> **СУТЬ ЗАДАНИЯ**
Кто, согласно отрывку документа о письме Константина Шевары, завербовал Шевару в качестве секретного агента?

Сейчас нет возможности точно установить, принял ли визитера в тот день перегруженный срочными делами Феликс Эдмундович, но письмо оказалось в его руках и сохранилось в архиве Федеральной службы безопасности.
Автором письма был некий Константин Шевара, крупный агент царской разведки и контрразведки. В первой половине своего послания Шевара подробнейшим образом изложил свою оперативную биографию, чем, вероятно, надеялся заинтересовать главу набирающей силу ВЧК.
Оказалось, что он начал действовать на поприще спецслужб еще за пять лет до Первой мировой войны. В качестве секретного агента Шевару завербовал начальник разведывательного отделения штаба Варшавского военного округа генерального штаба полковник Николай Батюшин и использовал его для работы за границей. В период войны Шевара активно трудился над подготовкой и заброской в немецкий тыл русской агентуры, неоднократно сам выполнял рискованные задания за линией фронта по приказанию того же Батюшина. В предреволюционный период руководство переориентировало его борьбу с немецким шпионажем. Так что Шевара был достаточно подготовленным профессионалом с почти десятилетним стажем секретной деятельности.

> **ПРИВЕДЁННЫЕ ЗАПИСИ**
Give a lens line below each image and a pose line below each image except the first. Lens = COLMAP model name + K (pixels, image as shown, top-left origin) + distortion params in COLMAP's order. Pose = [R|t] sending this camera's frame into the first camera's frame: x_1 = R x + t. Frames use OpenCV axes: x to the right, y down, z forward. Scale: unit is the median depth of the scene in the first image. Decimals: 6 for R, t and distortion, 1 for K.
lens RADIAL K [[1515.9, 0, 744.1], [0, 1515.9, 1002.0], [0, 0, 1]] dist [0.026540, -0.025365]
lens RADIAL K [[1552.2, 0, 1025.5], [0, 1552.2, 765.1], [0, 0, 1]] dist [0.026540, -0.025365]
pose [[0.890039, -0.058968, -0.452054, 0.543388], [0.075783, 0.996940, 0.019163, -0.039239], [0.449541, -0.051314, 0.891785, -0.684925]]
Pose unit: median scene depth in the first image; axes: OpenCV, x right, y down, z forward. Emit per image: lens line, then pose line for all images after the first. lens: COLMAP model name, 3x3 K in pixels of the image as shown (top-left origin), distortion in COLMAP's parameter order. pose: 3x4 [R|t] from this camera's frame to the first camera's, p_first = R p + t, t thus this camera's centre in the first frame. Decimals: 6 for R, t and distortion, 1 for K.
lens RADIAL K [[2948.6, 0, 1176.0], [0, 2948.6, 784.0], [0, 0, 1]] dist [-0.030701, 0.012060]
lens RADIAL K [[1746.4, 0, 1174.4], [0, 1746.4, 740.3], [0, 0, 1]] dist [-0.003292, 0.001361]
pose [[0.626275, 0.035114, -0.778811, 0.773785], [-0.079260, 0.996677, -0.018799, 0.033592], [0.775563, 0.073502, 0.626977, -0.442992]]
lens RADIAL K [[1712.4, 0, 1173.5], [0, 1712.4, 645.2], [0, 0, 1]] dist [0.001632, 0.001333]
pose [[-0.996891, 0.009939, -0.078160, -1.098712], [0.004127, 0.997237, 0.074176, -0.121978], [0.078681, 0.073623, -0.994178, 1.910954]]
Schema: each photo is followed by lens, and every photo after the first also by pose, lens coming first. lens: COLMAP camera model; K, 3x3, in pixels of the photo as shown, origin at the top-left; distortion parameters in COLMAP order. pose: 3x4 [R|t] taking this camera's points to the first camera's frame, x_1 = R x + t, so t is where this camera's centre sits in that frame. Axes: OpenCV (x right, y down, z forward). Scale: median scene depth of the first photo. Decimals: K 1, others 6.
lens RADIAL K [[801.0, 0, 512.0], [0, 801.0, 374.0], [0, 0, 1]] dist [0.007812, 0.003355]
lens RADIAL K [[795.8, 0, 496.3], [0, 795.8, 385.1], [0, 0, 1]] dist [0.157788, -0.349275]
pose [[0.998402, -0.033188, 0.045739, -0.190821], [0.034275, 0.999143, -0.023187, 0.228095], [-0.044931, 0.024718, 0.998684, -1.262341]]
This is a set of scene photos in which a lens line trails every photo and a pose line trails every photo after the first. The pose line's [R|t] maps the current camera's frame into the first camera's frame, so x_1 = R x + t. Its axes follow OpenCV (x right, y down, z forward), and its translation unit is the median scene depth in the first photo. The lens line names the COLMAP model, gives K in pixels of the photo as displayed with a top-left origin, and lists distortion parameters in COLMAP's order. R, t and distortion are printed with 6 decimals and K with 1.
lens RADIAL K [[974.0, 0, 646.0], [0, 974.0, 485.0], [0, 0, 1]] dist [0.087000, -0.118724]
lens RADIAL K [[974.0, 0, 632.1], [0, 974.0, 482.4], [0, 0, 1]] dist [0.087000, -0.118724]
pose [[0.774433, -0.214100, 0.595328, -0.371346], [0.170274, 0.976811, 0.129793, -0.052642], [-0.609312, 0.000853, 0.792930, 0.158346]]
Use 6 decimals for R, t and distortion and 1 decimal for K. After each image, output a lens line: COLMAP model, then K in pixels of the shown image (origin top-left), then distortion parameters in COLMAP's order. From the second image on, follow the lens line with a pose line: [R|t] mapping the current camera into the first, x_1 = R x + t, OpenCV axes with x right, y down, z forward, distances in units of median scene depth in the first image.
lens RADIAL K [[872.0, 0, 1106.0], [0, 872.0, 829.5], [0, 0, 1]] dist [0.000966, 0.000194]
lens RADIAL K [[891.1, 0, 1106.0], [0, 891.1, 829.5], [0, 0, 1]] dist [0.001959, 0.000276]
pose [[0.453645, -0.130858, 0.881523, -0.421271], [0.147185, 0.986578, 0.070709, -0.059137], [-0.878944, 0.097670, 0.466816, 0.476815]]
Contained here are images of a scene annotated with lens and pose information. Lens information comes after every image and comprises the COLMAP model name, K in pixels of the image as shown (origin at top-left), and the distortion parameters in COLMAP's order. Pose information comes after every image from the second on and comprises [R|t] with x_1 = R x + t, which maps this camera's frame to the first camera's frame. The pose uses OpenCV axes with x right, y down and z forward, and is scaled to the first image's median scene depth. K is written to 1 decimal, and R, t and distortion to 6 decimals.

> **ПОЛЕ ОТВЕТА**
Полковник Николай Батюшин, начальник разведывательного отделения штаба Варшавского военного округа.